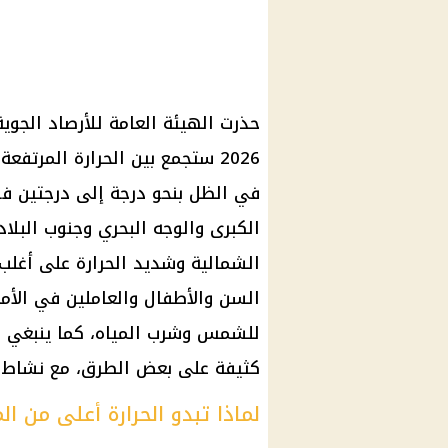
2026 ستجمع بين الحرارة المرتف
في الظل بنحو درجة إلى درجتين فوق
الكبرى والوجه البحري وجنوب البلا
الشمالية وشديد الحرارة على أغلب ال
السن والأطفال والعاملين في الأم
للشمس وشرب المياه، كما ينبغي لل
كثيفة على بعض الطرق، مع نشاط ر
لماذا تبدو الحرارة أعلى من ال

WRITTEN TASK:
Print, without any change, the line containing "الشمالية وشديد الحرارة على أغلب ال" and each line after it to the end of the material.

TASK RESULT:
الشمالية وشديد الحرارة على أغلب ال
السن والأطفال والعاملين في الأم
للشمس وشرب المياه، كما ينبغي لل
كثيفة على بعض الطرق، مع نشاط ر
لماذا تبدو الحرارة أعلى من ال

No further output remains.